Item: The African slave trade instituted by the Portuguese and later the British first produced sugar in Brazil and the Caribbean, to be turned into cheap intoxicants for the European market. Tobacco was a second absorber of slave labor. Cotton became important much later. Production of these vices did for a third of the West African population.
Item: In order to sell cheap cotton cloth to India, the East India Company arranged for Indians to grow opium and for Chinese to buy it. All the silver mined in Latin America, which two centuries earlier had passed to China to pay for silks, found its way back to Europe to pay for opium. That did for untold millions of Indians and Chinese.

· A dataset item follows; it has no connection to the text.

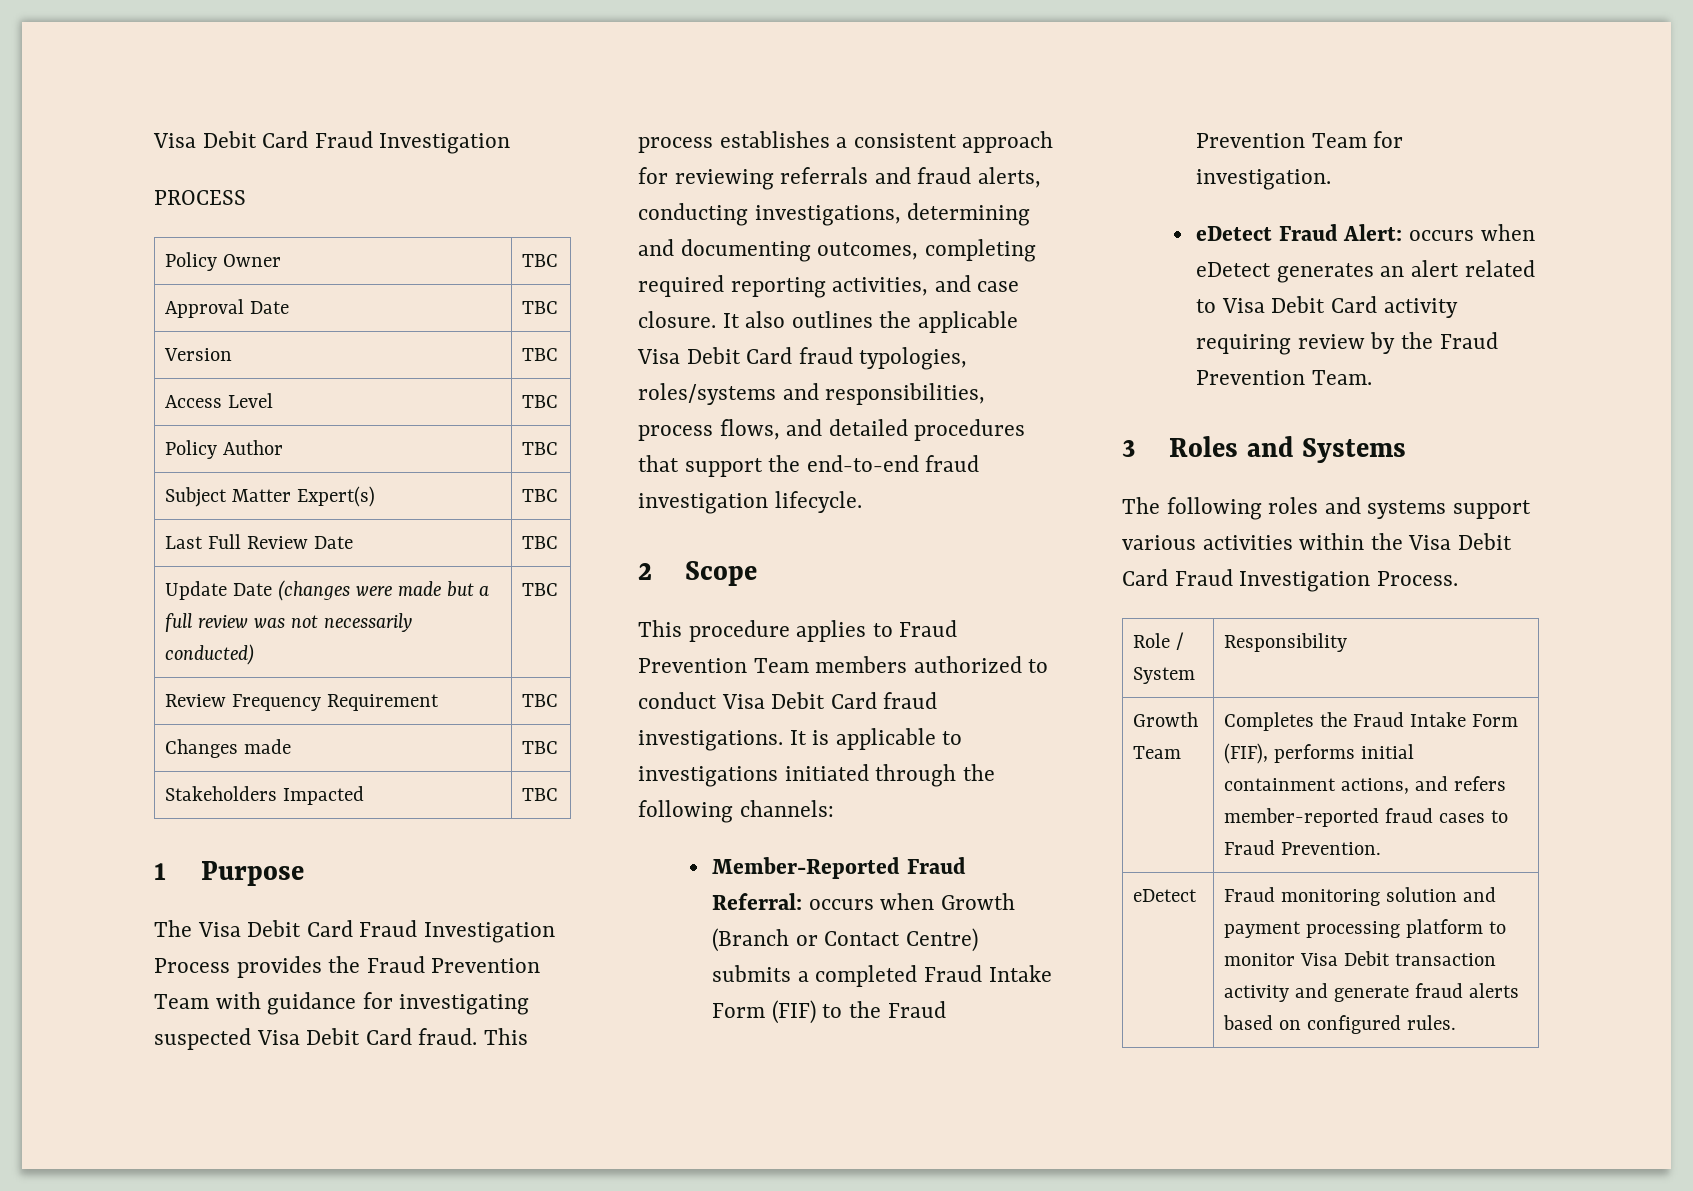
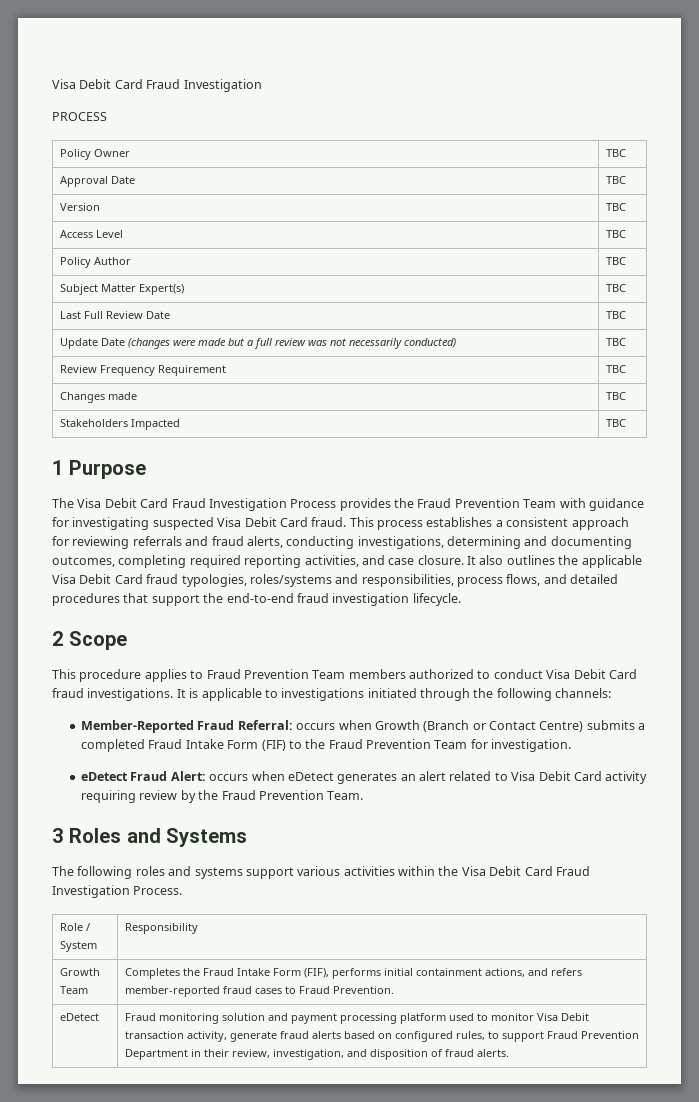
(1483, 928) none -> [448,1013,474,1021] used
[1223,983,1328,1002] activity and -> [186,1031,227,1042] activity,
[1406,1015,1456,1030] rules. -> [455,1031,639,1042] [124,1049,509,1060] rules, to support Fraud Prevention Department in their review, investigation, and disposition of fraud alerts.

Does the Internet shrink the world? How can we compare it to an earlier technological revolution, namely ocean navigation – including breakthroughs in astronomy, shipbuilding, time measurement, map-making? At the end of the day, silks, cottons, coffee, tea, spices, sugar, rum and tobacco ruined four continents as the world’s capital flowed to Western Europe.
The difference this time around is that instead of ruining an outlying empire, we will ruin ourselves.